### ACTIVITY
Leave out the pictures and output the data verbatim.

*** PROVIDED ENTRIES Section Begins ***

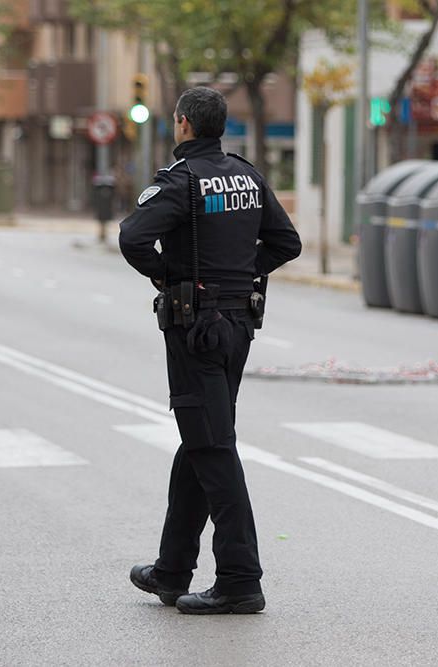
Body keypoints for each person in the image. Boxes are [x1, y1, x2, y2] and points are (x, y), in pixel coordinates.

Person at [118, 87, 301, 615]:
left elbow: (133, 238)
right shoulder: (246, 175)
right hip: (238, 324)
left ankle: (241, 579)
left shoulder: (180, 181)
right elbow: (286, 244)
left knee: (213, 448)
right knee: (200, 439)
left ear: (183, 125)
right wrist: (239, 273)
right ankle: (171, 570)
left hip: (196, 327)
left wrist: (174, 277)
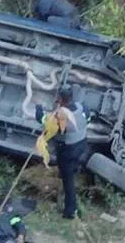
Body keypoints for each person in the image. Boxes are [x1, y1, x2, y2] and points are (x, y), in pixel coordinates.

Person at [36, 85, 89, 219]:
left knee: (68, 180)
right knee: (71, 169)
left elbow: (42, 120)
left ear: (59, 99)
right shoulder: (81, 107)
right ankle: (72, 171)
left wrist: (38, 108)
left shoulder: (59, 119)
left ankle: (70, 211)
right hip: (81, 145)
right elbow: (88, 117)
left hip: (68, 151)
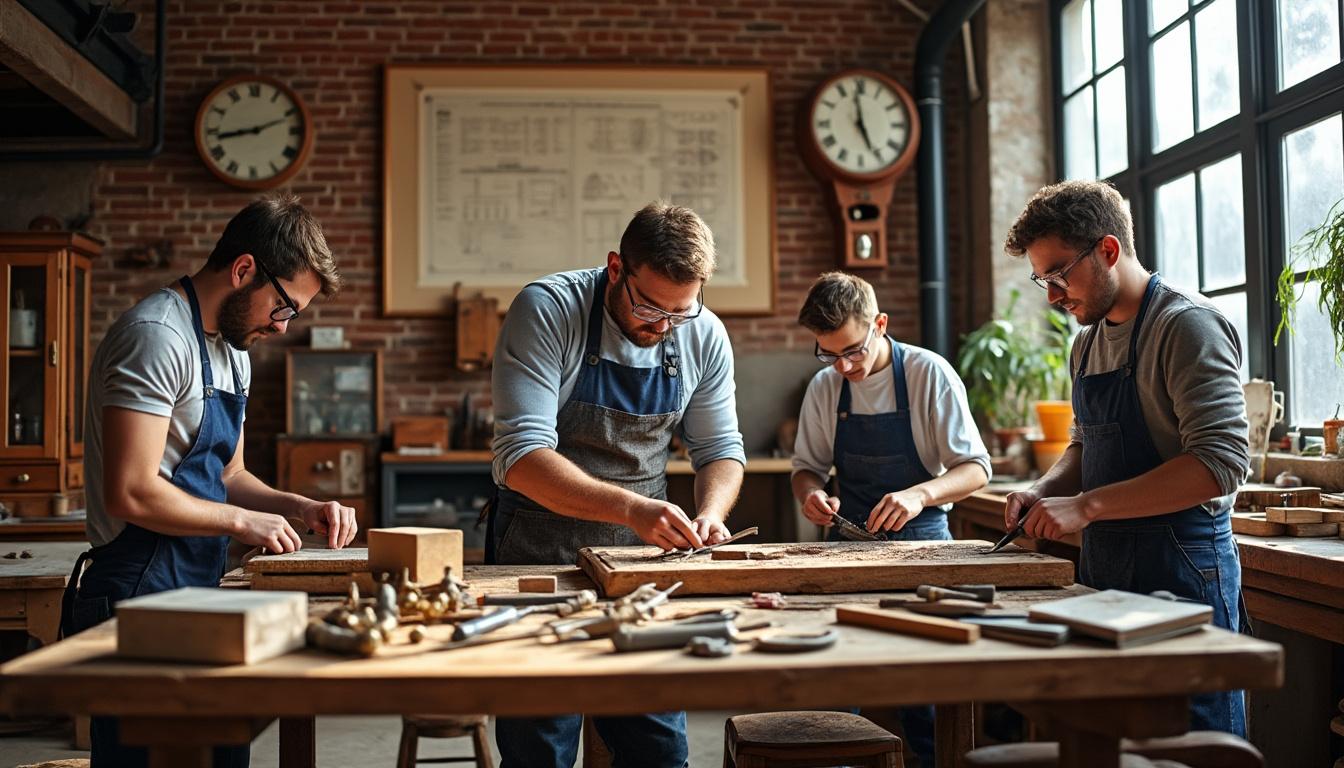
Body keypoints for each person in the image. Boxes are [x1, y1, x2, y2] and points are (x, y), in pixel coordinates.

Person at [61, 195, 357, 768]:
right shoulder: (156, 335)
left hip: (197, 582)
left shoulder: (231, 350)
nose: (282, 325)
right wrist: (244, 521)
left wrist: (299, 506)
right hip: (135, 586)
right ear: (244, 270)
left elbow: (229, 474)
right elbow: (131, 489)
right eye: (284, 307)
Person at [489, 201, 746, 767]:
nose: (663, 326)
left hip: (642, 564)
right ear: (615, 268)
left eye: (682, 311)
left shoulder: (700, 333)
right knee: (540, 748)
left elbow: (721, 451)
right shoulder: (550, 309)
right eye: (650, 307)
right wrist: (632, 508)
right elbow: (522, 456)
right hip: (538, 553)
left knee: (656, 747)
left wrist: (712, 512)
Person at [1002, 179, 1250, 735]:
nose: (1052, 296)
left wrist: (1086, 507)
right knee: (1110, 743)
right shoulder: (1087, 341)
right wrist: (1047, 490)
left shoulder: (1185, 325)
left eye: (1060, 274)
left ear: (1109, 251)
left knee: (1189, 744)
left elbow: (1221, 462)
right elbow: (1086, 442)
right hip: (1105, 572)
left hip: (1182, 568)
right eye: (1043, 279)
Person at [789, 271, 991, 764]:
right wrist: (812, 495)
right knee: (835, 680)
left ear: (879, 324)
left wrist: (920, 495)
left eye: (852, 350)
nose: (843, 366)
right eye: (829, 354)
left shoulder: (928, 374)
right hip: (846, 546)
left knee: (924, 688)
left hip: (923, 544)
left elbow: (976, 469)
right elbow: (806, 470)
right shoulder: (824, 388)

*** PROVIDED ENTRIES Section Ends ***

### COMPLETED EXERCISE
Body keypoints for each person in the image. Boxes are [x1, y1, x2, y2] and points are (x, y), in pixel coordinates.

Person at [118, 87, 301, 615]:
left elbow: (133, 238)
right shoulder: (246, 175)
right hip: (238, 324)
left ankle: (241, 579)
left shoulder: (180, 181)
right elbow: (286, 244)
left knee: (213, 448)
right knee: (200, 439)
left ear: (183, 125)
right wrist: (239, 273)
right ankle: (171, 570)
left hip: (196, 327)
left wrist: (174, 277)
Body keypoints for each person in the image. Boxes are [x1, y1, x2, y2] and points are (x, y), in pixel coordinates.

Person at [36, 85, 89, 219]:
left knee: (68, 180)
right knee: (71, 169)
left elbow: (42, 120)
left ear: (59, 99)
right shoulder: (81, 107)
right ankle: (72, 171)
left wrist: (38, 108)
left shoulder: (59, 119)
left ankle: (70, 211)
right hip: (81, 145)
right elbow: (88, 117)
left hip: (68, 151)
Body keypoints for each person in the image. Boxes are [x1, y1, x2, y2] and points are (x, y), in pixel coordinates.

Person at [61, 195, 357, 768]:
right shoulder: (156, 335)
left hip: (197, 582)
left shoulder: (231, 350)
nose: (282, 325)
right wrist: (244, 521)
left wrist: (299, 506)
right hip: (135, 586)
right ear: (244, 270)
left elbow: (229, 474)
right elbow: (131, 489)
right eye: (284, 307)
Person at [489, 201, 746, 767]:
nose: (663, 326)
left hip: (642, 564)
right ear: (615, 268)
left eye: (682, 311)
left shoulder: (700, 333)
right knee: (540, 748)
left elbow: (721, 451)
right shoulder: (550, 309)
right eye: (650, 307)
right wrist: (632, 508)
right elbow: (522, 456)
right hip: (538, 553)
left knee: (656, 747)
left wrist: (712, 512)
Person at [1002, 179, 1250, 735]:
nose: (1052, 296)
left wrist: (1086, 507)
right knee: (1110, 743)
right shoulder: (1087, 341)
right wrist: (1047, 490)
left shoulder: (1185, 325)
left eye: (1060, 274)
left ear: (1109, 251)
left knee: (1189, 744)
left elbow: (1221, 462)
right elbow: (1086, 442)
right hip: (1105, 572)
left hip: (1182, 568)
right eye: (1043, 279)
Person at [789, 271, 991, 764]:
right wrist: (812, 495)
right knee: (835, 680)
left ear: (879, 324)
left wrist: (920, 495)
left eye: (852, 350)
nose: (843, 366)
right eye: (829, 354)
left shoulder: (928, 374)
right hip: (846, 546)
left knee: (924, 688)
left hip: (923, 544)
left elbow: (976, 469)
right elbow: (806, 470)
right shoulder: (824, 388)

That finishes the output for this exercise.